Originally Posted by ruffedgrouse
folically C: I too have experienced, 2 I believe, old 70s vintage RCBS dies that apparently were just incapable of producing straight ammo. In one case, they did an exchange for a new one and the new one was MUCH better. Actually I've had problems both in the sizing and seating re: concentricity. I think most common wisdom has been that most concentricity issues are from sizing, but my experience is with both. With the last go-round, it was with seating, and that was using a Forstner bench rest seater, BUT, after a bunch of trying different things, it ended up being with the brass. New starline brass came out just fine.


Good observations.

I have mentioned this before, both here and in my books, but there was a period in the 1970s when RCBS made sizing dies for cartridges on the same basic case by first reaming the body of the die, then separately reaming the neck portion. As a result, dies for the .25-06, .270, .30-06, .338-06 and .35 Whelen (or anything else based on the '06 case) could have a neck misaligned with the body.

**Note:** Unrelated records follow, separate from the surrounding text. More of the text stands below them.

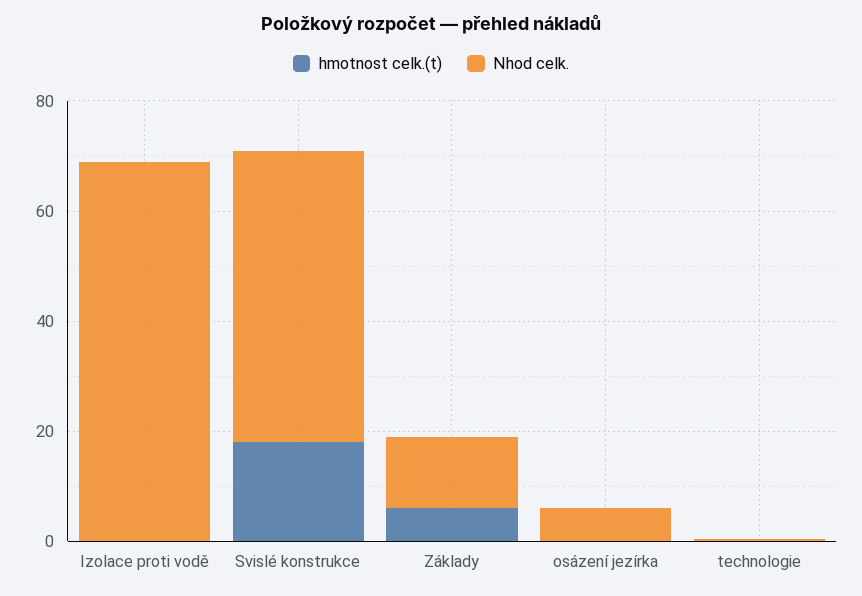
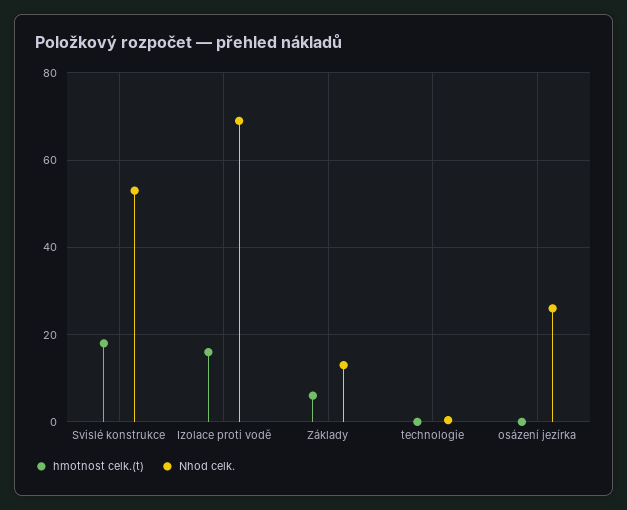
  {
    "hmotnost celk.(t)": {
-     "Izolace proti vodě": 0,
+     "Izolace proti vodě": 16,
      "Svislé konstrukce": 18,
      "Základy": 6,
      "osázení jezírka": 0,
      "technologie": 0
    },
    "Nhod celk.": {
      "Izolace proti vodě": 70,
      "Svislé konstrukce": 54,
      "Základy": 14,
-     "osázení jezírka": 5,
+     "osázení jezírka": 26,
      "technologie": 0
    }
  }

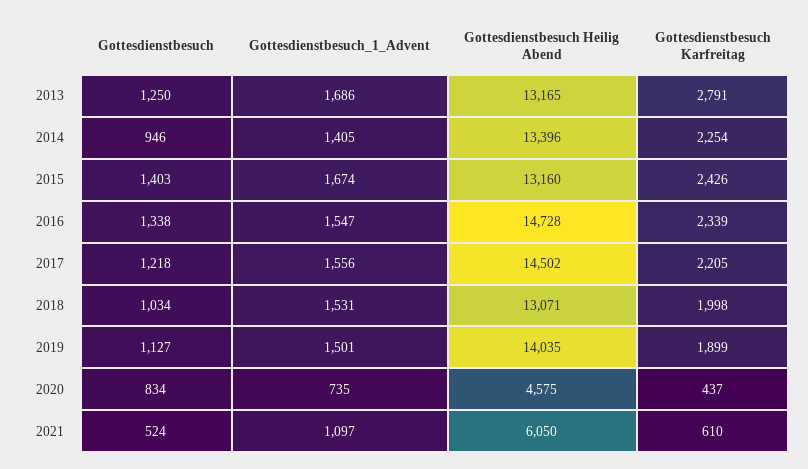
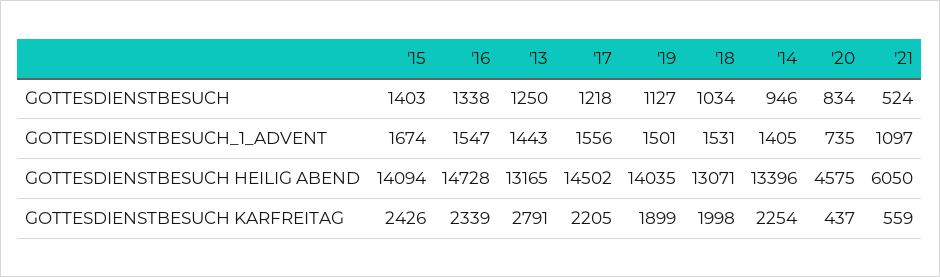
  {
    "Gottesdienstbesuch": {
      "2013": 1250,
      "2014": 946,
      "2015": 1403,
      "2016": 1338,
      "2017": 1218,
      "2018": 1034,
      "2019": 1127,
      "2020": 834,
      "2021": 524
    },
    "Gottesdienstbesuch_1_Advent": {
-     "2013": 1686,
+     "2013": 1443,
      "2014": 1405,
      "2015": 1674,
      "2016": 1547,
      "2017": 1556,
      "2018": 1531,
      "2019": 1501,
      "2020": 735,
      "2021": 1097
    },
    "Gottesdienstbesuch Heilig Abend": {
      "2013": 13165,
      "2014": 13396,
-     "2015": 13160,
+     "2015": 14094,
      "2016": 14728,
      "2017": 14502,
      "2018": 13071,
      "2019": 14035,
      "2020": 4575,
      "2021": 6050
    },
    "Gottesdienstbesuch Karfreitag": {
      "2013": 2791,
      "2014": 2254,
      "2015": 2426,
      "2016": 2339,
      "2017": 2205,
      "2018": 1998,
      "2019": 1899,
      "2020": 437,
-     "2021": 610
+     "2021": 559
    }
  }

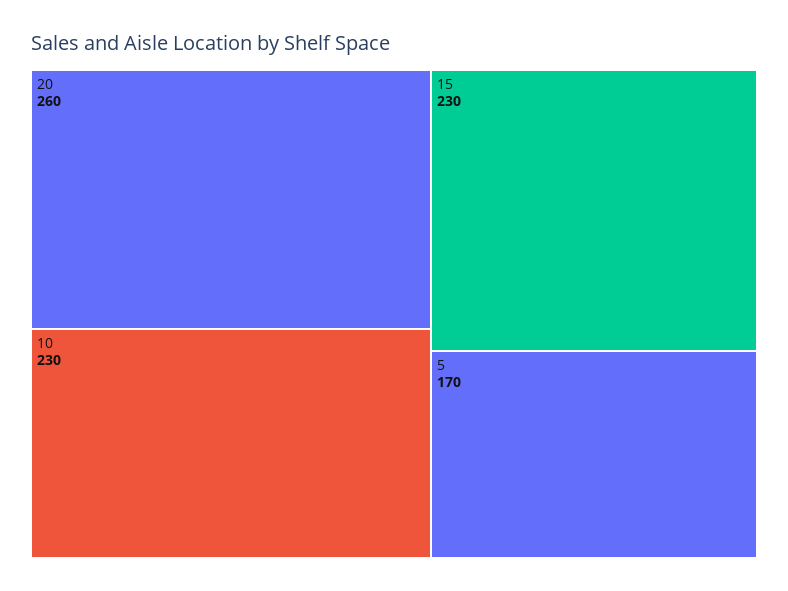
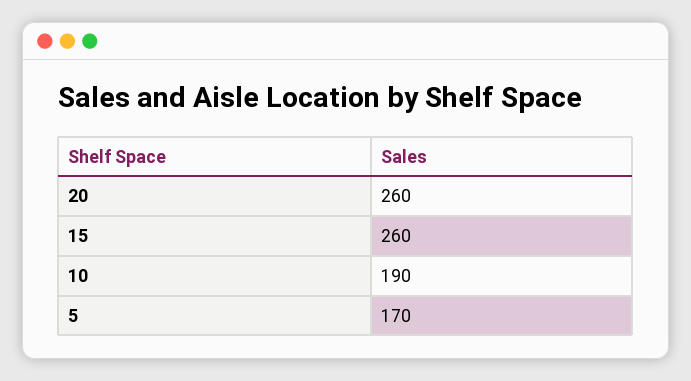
  {
    "20": 260,
-   "10": 230,
+   "10": 190,
-   "15": 230,
+   "15": 260,
    "5": 170
  }

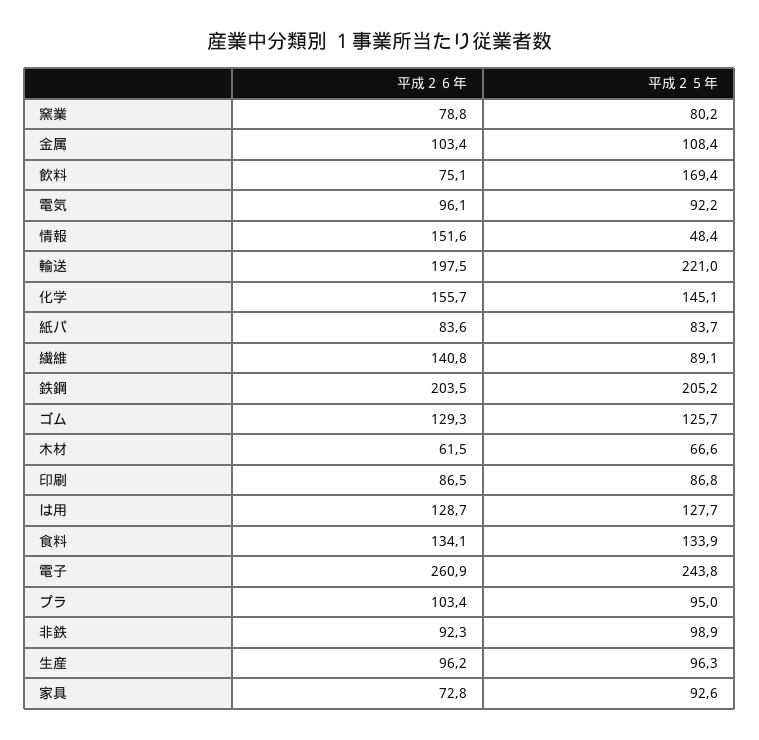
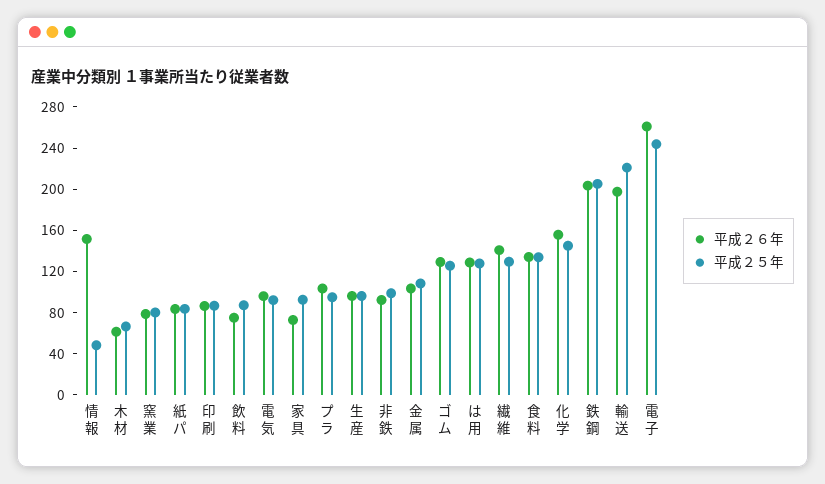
  {
    "平成２６年": {
      "窯業": 78.8,
      "金属": 103.4,
      "飲料": 75.1,
      "電気": 96.1,
      "情報": 151.6,
      "輸送": 197.5,
      "化学": 155.7,
      "紙パ": 83.6,
      "繊維": 140.8,
      "鉄鋼": 203.5,
      "ゴム": 129.3,
      "木材": 61.5,
      "印刷": 86.5,
      "は用": 128.7,
      "食料": 134.1,
      "電子": 260.9,
      "プラ": 103.4,
      "非鉄": 92.3,
      "生産": 96.2,
      "家具": 72.8
    },
    "平成２５年": {
      "窯業": 80.2,
      "金属": 108.4,
-     "飲料": 169.4,
+     "飲料": 90,
      "電気": 92.2,
      "情報": 48.4,
      "輸送": 221,
      "化学": 145.1,
      "紙パ": 83.7,
-     "繊維": 89.1,
+     "繊維": 130,
      "鉄鋼": 205.2,
      "ゴム": 125.7,
      "木材": 66.6,
      "印刷": 86.8,
      "は用": 127.7,
      "食料": 133.9,
      "電子": 243.8,
      "プラ": 95,
      "非鉄": 98.9,
      "生産": 96.3,
      "家具": 92.6
    }
  }

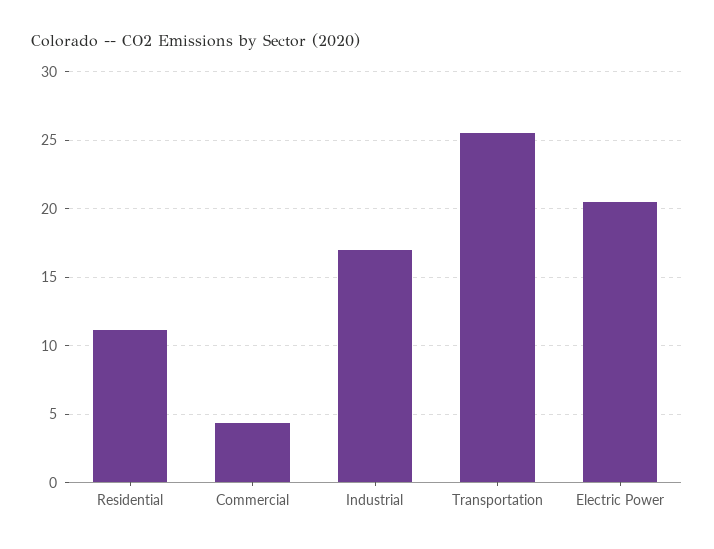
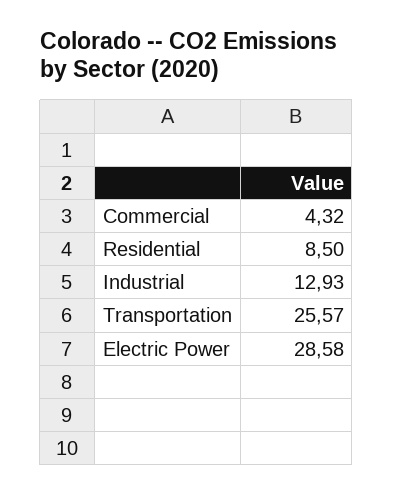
  {
-   "Residential": 11,
+   "Residential": 8.5,
    "Commercial": 4.32,
-   "Industrial": 17,
+   "Industrial": 12.93,
    "Transportation": 25.57,
-   "Electric Power": 20.5
+   "Electric Power": 28.58
  }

If so, it was IMPOSSIBLE to resize cases so the neck/bullet was aligned with the case body, even if you "squared" the sizing die with the press, or used really uniform brass. I know this partly through a gunsmith well-known for making "accuracy" rifles, and partly through testing a couple of sets of RCBS dies I bought during the 70s--one for the .358 Winchester purchased in a local store, the other a "custom" set of .338-06 dies ordered directly from RCBS when I was in college--which cost almost as much as my tuition for that semester. Eventually acquired a concentricty gauge, and found EVERY case sized in those dies had a neck out of line with body.

RCBS apparently abandoned that practice sometime in the 1980s. Haven't encountered that problem since then..


“Montana seems to me to be what a small boy would think Texas is like from hearing Texans.”